■ Directions: Sort through the entries below and pull out lines containing the word "round".

Top of Study material

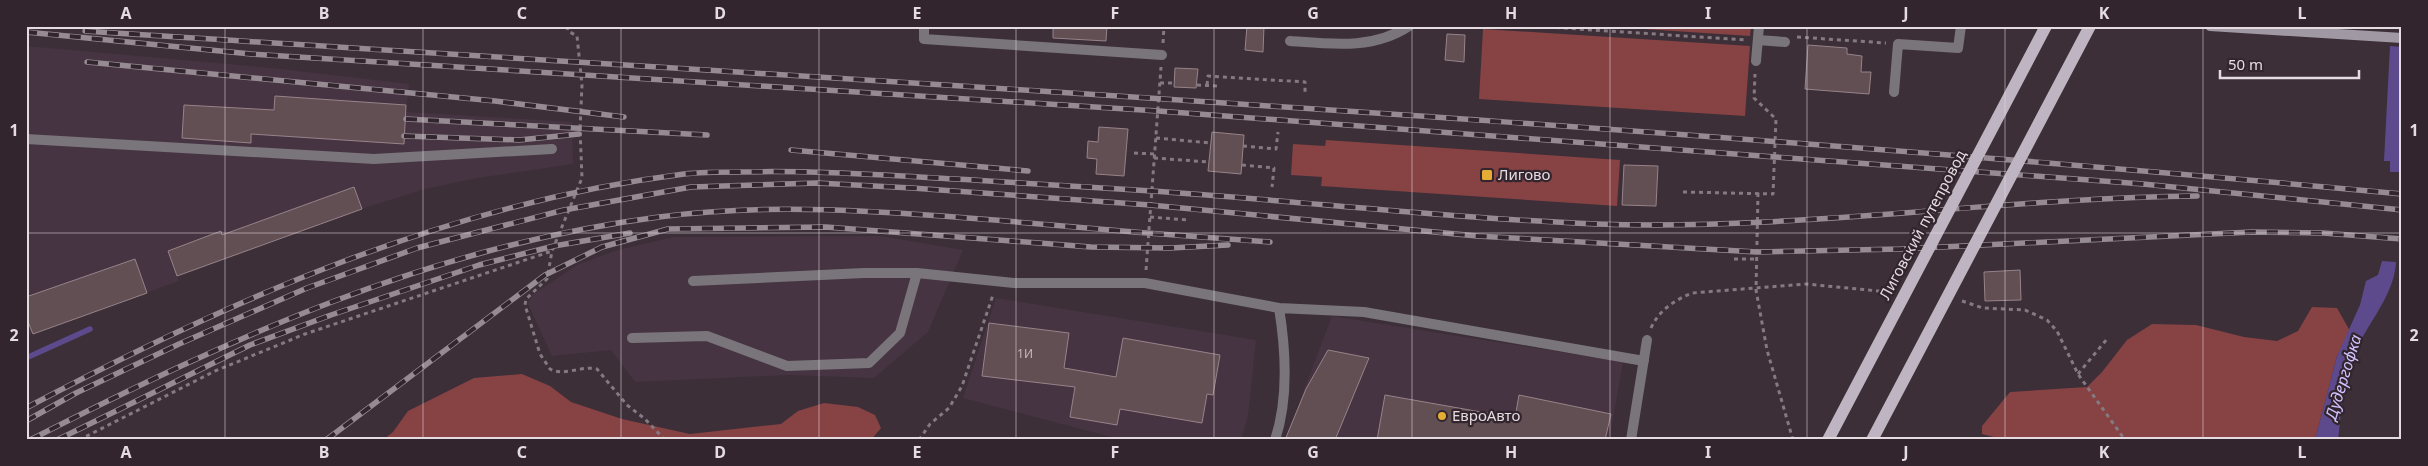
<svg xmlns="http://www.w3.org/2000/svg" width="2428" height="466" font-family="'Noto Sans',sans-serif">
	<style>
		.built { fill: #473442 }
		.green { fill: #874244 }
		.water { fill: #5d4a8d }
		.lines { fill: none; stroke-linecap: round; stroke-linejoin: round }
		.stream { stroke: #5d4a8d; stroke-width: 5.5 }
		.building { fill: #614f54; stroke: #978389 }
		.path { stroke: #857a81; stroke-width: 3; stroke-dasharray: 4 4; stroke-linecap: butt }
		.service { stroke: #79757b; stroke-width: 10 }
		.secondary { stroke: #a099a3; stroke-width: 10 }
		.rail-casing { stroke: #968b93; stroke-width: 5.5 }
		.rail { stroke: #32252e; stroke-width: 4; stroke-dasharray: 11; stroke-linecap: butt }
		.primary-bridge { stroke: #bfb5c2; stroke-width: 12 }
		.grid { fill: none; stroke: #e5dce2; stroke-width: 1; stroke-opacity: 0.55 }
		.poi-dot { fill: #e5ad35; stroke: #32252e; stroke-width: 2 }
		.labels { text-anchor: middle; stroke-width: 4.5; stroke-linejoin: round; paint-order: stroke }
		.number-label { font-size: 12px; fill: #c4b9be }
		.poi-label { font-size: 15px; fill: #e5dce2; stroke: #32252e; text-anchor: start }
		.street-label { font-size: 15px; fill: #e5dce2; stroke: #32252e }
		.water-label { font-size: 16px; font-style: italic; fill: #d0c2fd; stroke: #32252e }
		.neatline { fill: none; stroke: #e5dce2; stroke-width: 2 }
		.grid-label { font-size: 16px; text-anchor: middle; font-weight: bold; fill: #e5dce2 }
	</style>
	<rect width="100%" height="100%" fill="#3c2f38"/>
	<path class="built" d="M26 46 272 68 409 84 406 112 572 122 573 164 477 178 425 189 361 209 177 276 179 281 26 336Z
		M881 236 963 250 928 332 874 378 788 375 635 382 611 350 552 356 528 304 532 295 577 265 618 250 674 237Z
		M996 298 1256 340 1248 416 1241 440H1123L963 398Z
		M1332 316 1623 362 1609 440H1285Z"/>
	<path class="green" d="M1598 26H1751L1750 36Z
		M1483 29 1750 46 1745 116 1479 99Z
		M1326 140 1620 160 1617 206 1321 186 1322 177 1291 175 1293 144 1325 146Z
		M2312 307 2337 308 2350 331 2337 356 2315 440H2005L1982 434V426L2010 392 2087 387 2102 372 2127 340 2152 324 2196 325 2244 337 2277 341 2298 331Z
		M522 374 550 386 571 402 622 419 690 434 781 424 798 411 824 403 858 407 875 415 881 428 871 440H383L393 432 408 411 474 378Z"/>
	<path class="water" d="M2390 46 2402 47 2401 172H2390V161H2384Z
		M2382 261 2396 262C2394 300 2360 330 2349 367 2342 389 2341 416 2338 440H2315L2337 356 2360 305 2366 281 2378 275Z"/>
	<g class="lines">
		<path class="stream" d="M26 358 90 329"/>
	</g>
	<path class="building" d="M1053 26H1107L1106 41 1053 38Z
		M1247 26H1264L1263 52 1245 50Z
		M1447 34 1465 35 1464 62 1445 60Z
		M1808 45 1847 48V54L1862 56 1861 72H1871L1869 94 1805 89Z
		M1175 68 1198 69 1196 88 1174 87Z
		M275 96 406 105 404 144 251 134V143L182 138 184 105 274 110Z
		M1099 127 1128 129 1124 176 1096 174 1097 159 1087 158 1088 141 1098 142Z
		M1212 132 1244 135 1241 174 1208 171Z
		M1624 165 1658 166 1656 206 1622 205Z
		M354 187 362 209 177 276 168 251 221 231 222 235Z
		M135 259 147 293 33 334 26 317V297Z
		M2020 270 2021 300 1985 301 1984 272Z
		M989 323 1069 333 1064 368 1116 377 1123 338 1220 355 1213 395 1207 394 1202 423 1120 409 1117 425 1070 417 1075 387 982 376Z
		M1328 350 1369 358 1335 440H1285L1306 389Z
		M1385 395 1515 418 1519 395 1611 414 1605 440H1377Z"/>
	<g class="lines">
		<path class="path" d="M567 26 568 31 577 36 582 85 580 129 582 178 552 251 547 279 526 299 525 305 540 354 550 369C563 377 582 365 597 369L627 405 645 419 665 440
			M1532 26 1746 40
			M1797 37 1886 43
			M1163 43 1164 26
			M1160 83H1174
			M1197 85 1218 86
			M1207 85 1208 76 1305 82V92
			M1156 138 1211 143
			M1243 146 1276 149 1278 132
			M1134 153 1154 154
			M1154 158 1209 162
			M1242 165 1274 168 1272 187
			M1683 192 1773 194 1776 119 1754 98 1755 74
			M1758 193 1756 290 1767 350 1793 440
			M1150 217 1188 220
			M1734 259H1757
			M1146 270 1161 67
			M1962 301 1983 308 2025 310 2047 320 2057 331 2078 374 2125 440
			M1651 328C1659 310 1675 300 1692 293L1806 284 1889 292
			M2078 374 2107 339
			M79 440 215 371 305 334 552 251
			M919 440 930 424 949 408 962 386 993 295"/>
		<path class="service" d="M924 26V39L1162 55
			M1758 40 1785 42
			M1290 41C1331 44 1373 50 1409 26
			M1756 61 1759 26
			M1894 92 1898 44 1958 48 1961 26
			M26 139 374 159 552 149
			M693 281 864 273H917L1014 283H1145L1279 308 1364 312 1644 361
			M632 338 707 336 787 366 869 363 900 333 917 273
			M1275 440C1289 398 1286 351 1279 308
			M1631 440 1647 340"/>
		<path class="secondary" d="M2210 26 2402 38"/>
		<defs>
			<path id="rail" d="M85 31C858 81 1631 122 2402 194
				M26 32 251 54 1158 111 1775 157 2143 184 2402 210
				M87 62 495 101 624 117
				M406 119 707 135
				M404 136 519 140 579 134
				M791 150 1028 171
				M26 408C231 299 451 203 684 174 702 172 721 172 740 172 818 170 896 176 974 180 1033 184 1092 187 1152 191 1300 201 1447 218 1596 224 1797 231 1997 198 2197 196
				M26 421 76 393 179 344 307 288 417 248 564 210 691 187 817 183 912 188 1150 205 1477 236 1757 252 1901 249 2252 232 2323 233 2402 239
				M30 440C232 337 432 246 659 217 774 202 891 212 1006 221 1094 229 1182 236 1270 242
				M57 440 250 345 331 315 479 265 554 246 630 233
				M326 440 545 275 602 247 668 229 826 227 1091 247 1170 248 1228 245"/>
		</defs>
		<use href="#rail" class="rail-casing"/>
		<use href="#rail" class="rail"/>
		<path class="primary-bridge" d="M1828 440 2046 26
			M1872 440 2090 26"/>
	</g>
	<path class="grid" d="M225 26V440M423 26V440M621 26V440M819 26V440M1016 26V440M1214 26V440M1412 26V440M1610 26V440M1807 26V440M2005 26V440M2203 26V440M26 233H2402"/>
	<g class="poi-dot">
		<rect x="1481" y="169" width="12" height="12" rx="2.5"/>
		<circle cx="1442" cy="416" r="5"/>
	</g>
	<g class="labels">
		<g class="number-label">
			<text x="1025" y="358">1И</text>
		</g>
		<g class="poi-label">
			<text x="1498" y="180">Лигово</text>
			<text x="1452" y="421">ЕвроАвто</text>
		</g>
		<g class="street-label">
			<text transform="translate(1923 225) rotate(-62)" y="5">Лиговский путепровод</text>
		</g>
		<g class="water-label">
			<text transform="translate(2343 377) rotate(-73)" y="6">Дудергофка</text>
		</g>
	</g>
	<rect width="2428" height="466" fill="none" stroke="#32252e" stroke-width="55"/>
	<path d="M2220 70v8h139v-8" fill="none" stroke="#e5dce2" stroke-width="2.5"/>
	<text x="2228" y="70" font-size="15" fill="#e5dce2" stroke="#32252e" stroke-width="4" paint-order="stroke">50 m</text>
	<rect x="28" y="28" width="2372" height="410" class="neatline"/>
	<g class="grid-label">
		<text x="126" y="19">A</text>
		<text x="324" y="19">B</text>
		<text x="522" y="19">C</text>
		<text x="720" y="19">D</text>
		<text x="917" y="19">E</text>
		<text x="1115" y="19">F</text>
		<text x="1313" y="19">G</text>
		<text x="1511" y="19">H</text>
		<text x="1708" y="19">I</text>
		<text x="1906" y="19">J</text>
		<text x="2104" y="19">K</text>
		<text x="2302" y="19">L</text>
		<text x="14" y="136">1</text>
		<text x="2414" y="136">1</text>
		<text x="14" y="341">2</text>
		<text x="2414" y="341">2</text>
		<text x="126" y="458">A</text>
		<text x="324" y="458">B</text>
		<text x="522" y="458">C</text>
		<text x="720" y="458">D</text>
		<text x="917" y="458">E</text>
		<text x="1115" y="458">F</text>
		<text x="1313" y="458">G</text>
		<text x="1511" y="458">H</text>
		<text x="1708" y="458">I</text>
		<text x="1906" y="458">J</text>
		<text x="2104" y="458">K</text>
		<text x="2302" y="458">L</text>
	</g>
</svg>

Bottom of Study material

■ The completed task:
		.lines { fill: none; stroke-linecap: round; stroke-linejoin: round }
		.labels { text-anchor: middle; stroke-width: 4.5; stroke-linejoin: round; paint-order: stroke }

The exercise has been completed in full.